Karayılan, cezaevlerinde bulunan Kürt tutsakların başlatmış oldukları açlık grevi eylemini de değerlendirerek, bu konuda şunları söyledi;

“Kendi inisiyatifleriyle karar alıp, açlık grevi eylemi başlatan tüm özgürlük tutsaklarını ve devrim esirlerini selamlıyorum. Alınan bu açlık grevi kararına saygı duyuyoruz. Uluslar arası komplonun 13. Yılını geçmiş yıllar gibi sadece kınamak değil, bir toplumsal hamle olarak geliştirmek ve komplonun tamamen boşa çıkarılması için sadece tecridin ortadan kaldırılması değil, Önderliğimizin özgürlüğünün gerçekleşmesi olarak ele almak gerekiyor. Önder Apo’nun özgürlüğü tüm zindan tutuklularının ve Kürt halkının özgürlüğü anlamına geliyor. Zindanlar bir kez daha Mazlum Doğan, Kemal Pir, Hayri Durmuş, Akif Yılmaz, Ali Çiçek, Ferhat Kurtayların çizgisini yükseltmeye çalışıyor. Bu çok önemli bir tavırdır. Bu genel mücadeleye de güç verecektir.”
‘SÖMÜRGECİLİK KARŞISINDA KÜRTÇE KONUŞMAK BİR YURTSEVERLİK TAVRIDIR’


‘KCK’ adı altında düzenlenen operasyonlarda gözaltına alınarak tutuklanan Kürt siyasetçilerinin mahkemede anadilde savunma yapmalarını da değerlendiren Karayılan, Kürtçe konuşmanın bir yurtseverlik tavrı olduğunu söyledi:

“Türk sömürgeciliği ile aramızdaki bazı şeylerin artık netleşmesi gerekiyor. Mademki biz kendi dilimizle, kültürümüzle yaşamak ve eğitim görmek istiyorsak, şimdiden bazı şeyleri başlatmamız gerekiyor. Cezaevindeki arkadaşlarımız buna öncülük etmelidirler. Örneğin mahkemelere gidip, devletle yüz yüze geliyorlar. Türk devletinin her gün bizzat saldırılarıyla karşı karşıya geliyorlar. Sergilenen tutum elbette ki önemli bir tavırdır. Ulusal tutumun gelişmesi için sömürgecilikle artık Türkçe konuşmamalıyız. Türk diline karşı olduğumuzdan değil, biz Türk halkıyla elbette ki Türkçe konuşuruz. Biz Türkçe diline karşı değiliz. Ama mademki asimile ediliyoruz, zorla Türkçe konuşturuluyoruz, o zaman bir yurtseverlik tutumu olarak devlerle Türkçe konuşmamamız gerekiyor. Bu tutum başta mahkemelerde gelişmelidir. Sadece kadro olanlar değil, yurtseverler de Kürtçe konuşmalıdırlar. Sadece mahkemelerde değil, her yerde devletle ilişki böyle olmalıdır. Bu ulusal bir tavırdır. Kadroların yanı sıra, dostlarımız, yurtseverlerimiz ve tüm Kürtler bu ulusal birliğe katılmalıdırlar.”

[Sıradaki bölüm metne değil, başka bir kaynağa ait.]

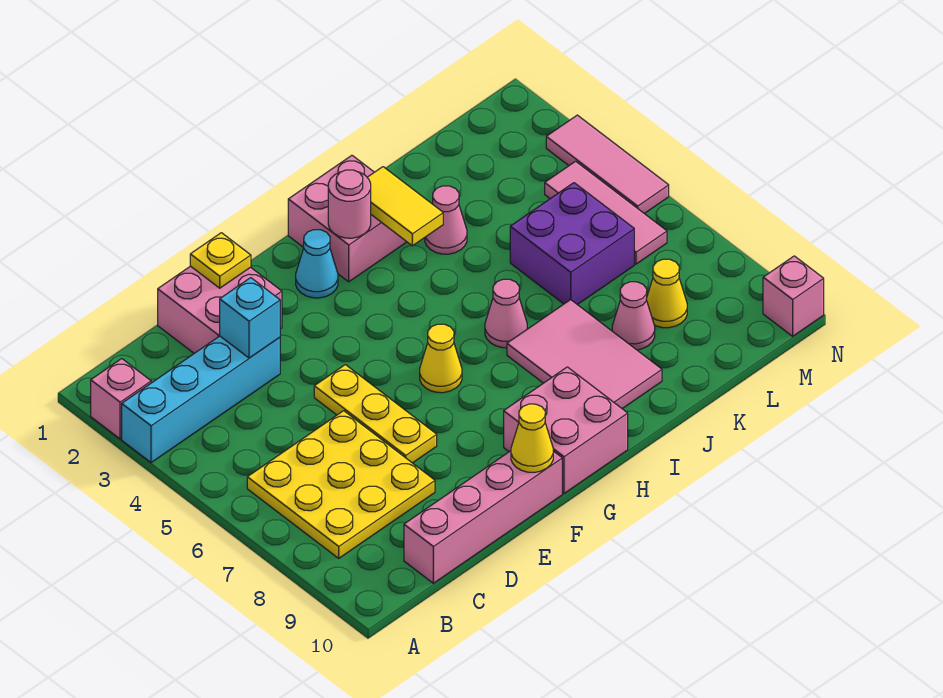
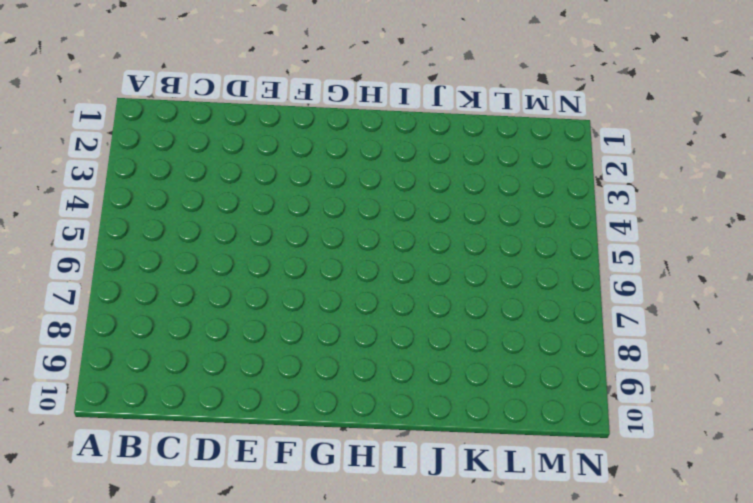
none -> pink brick A2 level 1
none -> cyan brick A3:D3 level 1
none -> yellow plate B6:D8 level 1

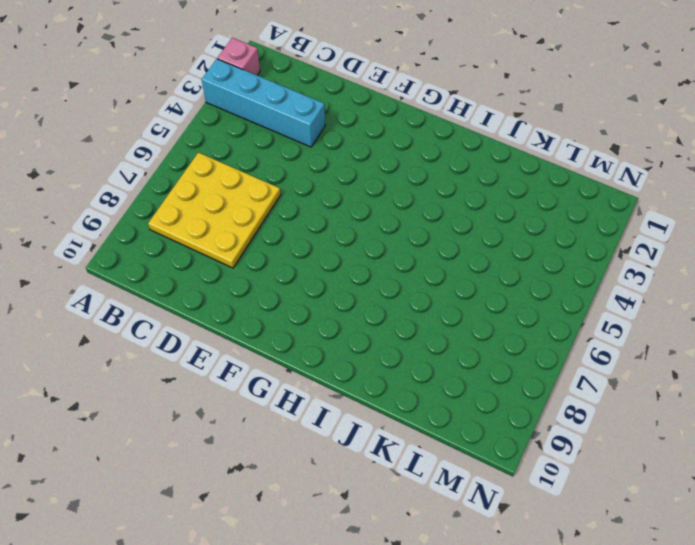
none -> pink brick C10:F10 level 1
none -> pink brick D1:E2 level 1
none -> yellow plate E5:E7 level 1

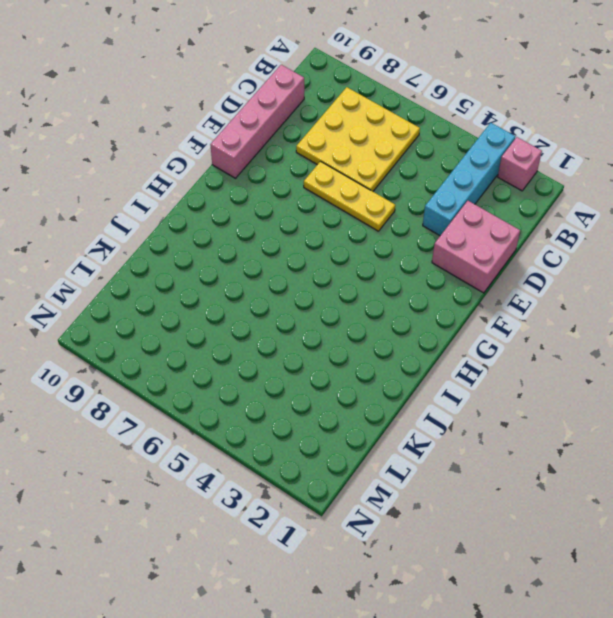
none -> cyan cone G2 level 1
none -> yellow cone G6 level 1
none -> pink brick G9:H10 level 1

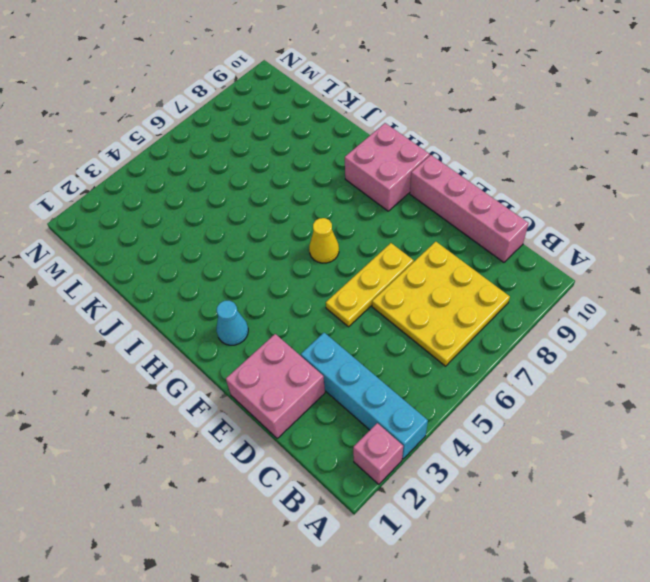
none -> pink brick H1:I2 level 1
none -> pink cone I6 level 1
none -> pink tile I7:J9 level 1

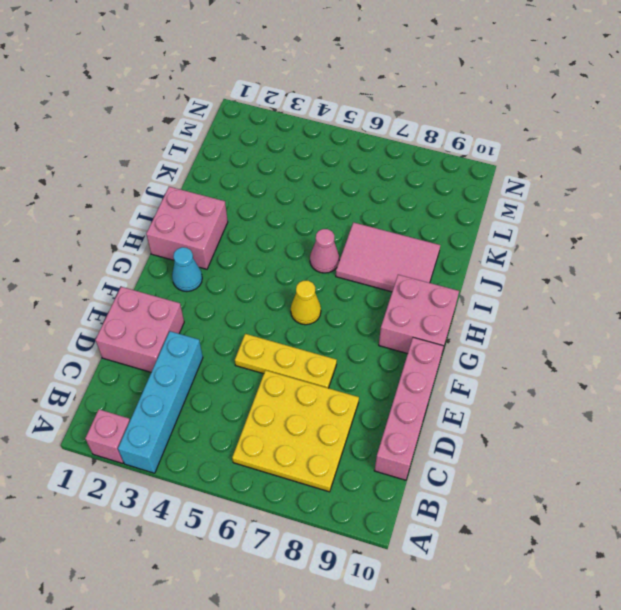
none -> pink cone J3 level 1
none -> purple brick K5:L6 level 1
none -> pink cone K8 level 1

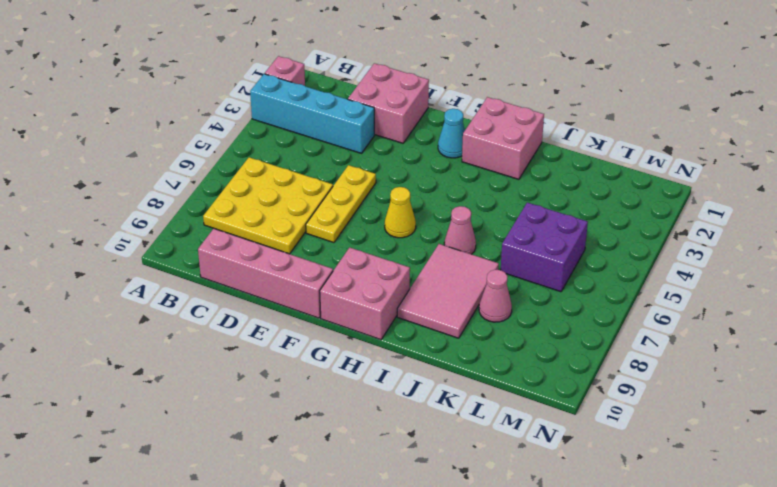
none -> pink cone J3 level 1
none -> yellow cone L8 level 1
none -> pink tile M4:M6 level 1

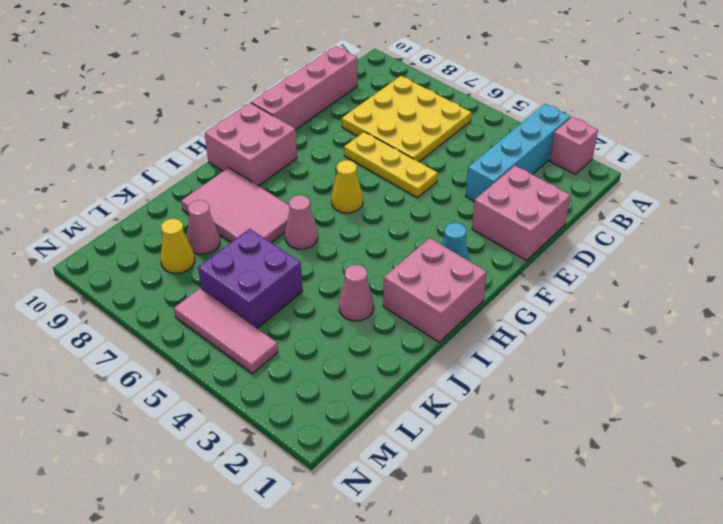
none -> pink tile N3:N5 level 1
none -> pink brick N10 level 1
none -> cyan brick D3 level 2

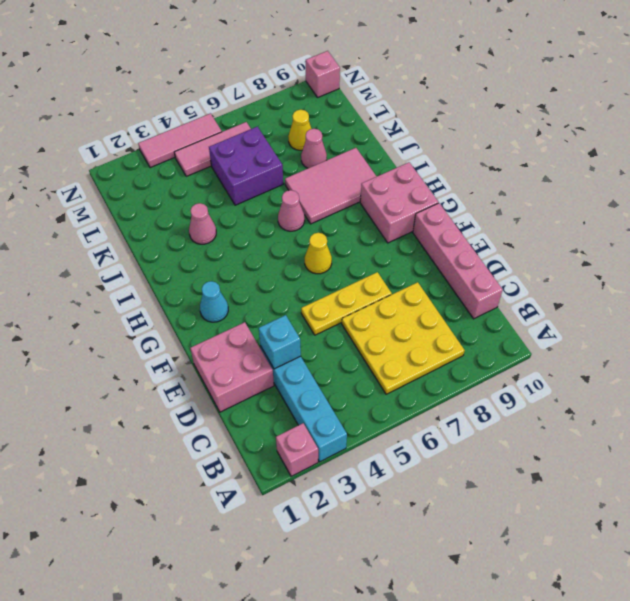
none -> pink brick H1:I2 level 1
none -> yellow plate E1 level 2
none -> yellow cone F10 level 2

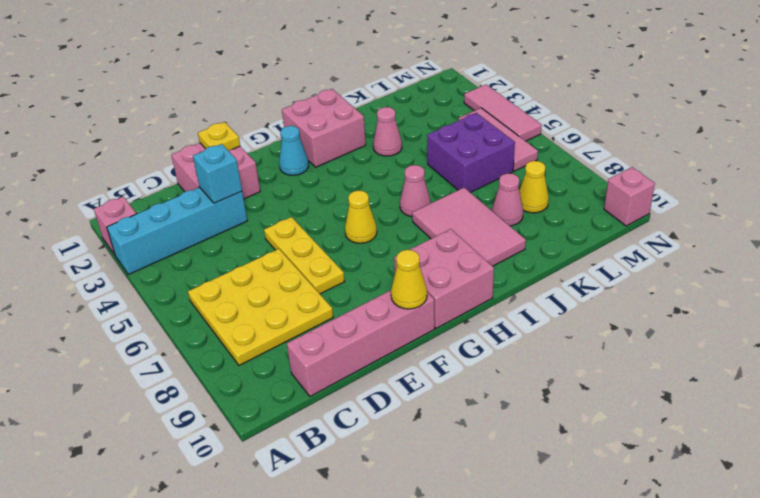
none -> pink round brick H2 level 2
none -> yellow tile I2:I3 level 2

‘2012 YILINDA YENİ BİR HAMLE BAŞLATMAK İSTİYORUZ’

KCK Yürütme Konseyi Başkanı Murat Karayılan son olarak 2012 yılının kendileri açısından stratejik, önemli ve kader yılı olduğunu söyledi. Karayılan, “2012 yılı bizler açısından stratejik, önemli ve bir kader yılıdır. 2012 yılında yeni bir hamle başlatmak istiyoruz. 2012 yılını ulusal birlik yılı, Önderliğimizin, halkımızın ve tüm tutukluların özgürlük yılı yaparak, bunun için elimizden ne geliyorsa onu yapacağız.” dedi.